[Set of tasks]
1. In the forum thread, what maximum length was used when splitting the text into word sequences?
2. Quote the forum thread from "A question, how" up to and including "an input file.".

Create Input and Output txt

Question

Create Input and Output txt

Closed this issue 3 years ago · 1 comments

A question, how do I do the training data, the input and output .txt, with what tool or script did you use?, thanks for the contribution.

Answer 1 · 2021-01-12T14:25:12.000Z

I followed many steps to prepare input and output file:

Pre-proeccing text steps, such as remove links, brackets, and extra spaces.
Splitting text into a sequence of words with 10 as max length.
Removing punctuation from sequences and save it as an input file.
For the output file, contents the punctuation and spaces only.

I built the following script to do that.

import re 
import string

VOWEL_SYMBOLS = {'ٌ', 'ً', 'ٍ', 'ُ', 'َ', 'ِ', 'ْ', 'ٌّ', 'ّ'}
VOWEL_REGEX = re.compile('|'.join(VOWEL_SYMBOLS))
PUNCTUATION_MARKS = ['؟','،','.',':','؛']
PUNCTUATION_MARKS_REGEX = re.compile('[^%s]+' % ''.join(PUNCTUATION_MARKS))
punctuation = '؟،.:؛!'

# clean and preprocessing text 
text = open('text_ar.txt', 'r', encoding='utf-8').read()
text = text.replace("\n", ' ') # replace '\n' by space
text = text.translate(str.maketrans('', '', string.digits)) # remove digits 
text = re.sub(r'[(){}/]', '',text) # remove bracket
text = re.sub(r'http\S+', '', text) # remove url link
text = re.sub(VOWEL_REGEX, '', text) # remove tashakeel
text = re.sub(' +', ' ',text) #remove extra space
text = re.sub(r'\s+([؟.:،؛])', r'\1', text) #remove space before punctuation mark

# this function to keep punctuation and replace each word in text with 'space' 
def output_seq(t):
    t = t.strip().split(' ')

[Data provided]
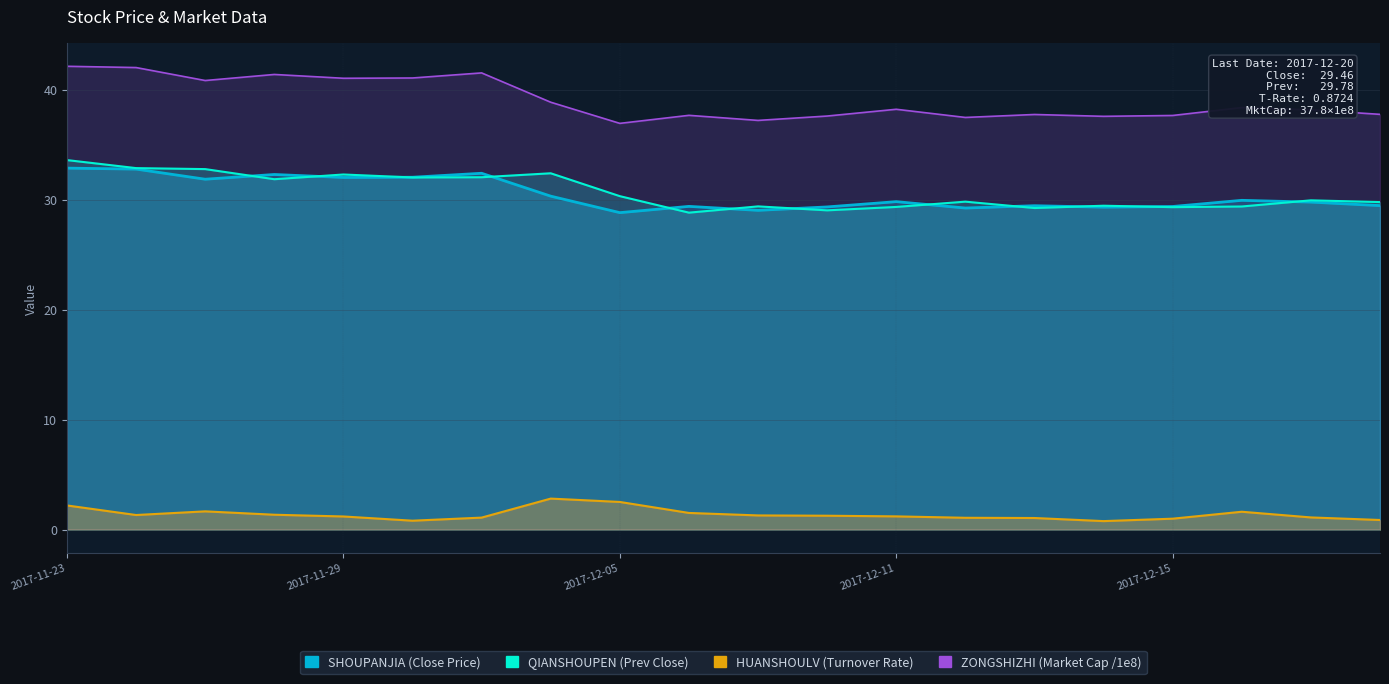

In QIANSHOUPEN, how many points are lower than both neighbors (excluding endpoints)?

6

[Task-by-task solutions]
1. A maximum length of 10 words.

2.
A question, how do I do the training data, the input and output .txt, with what tool or script did you use?, thanks for the contribution.

Answer 1 · 2021-01-12T14:25:12.000Z

I followed many steps to prepare input and output file:

Pre-proeccing text steps, such as remove links, brackets, and extra spaces.
Splitting text into a sequence of words with 10 as max length.
Removing punctuation from sequences and save it as an input file.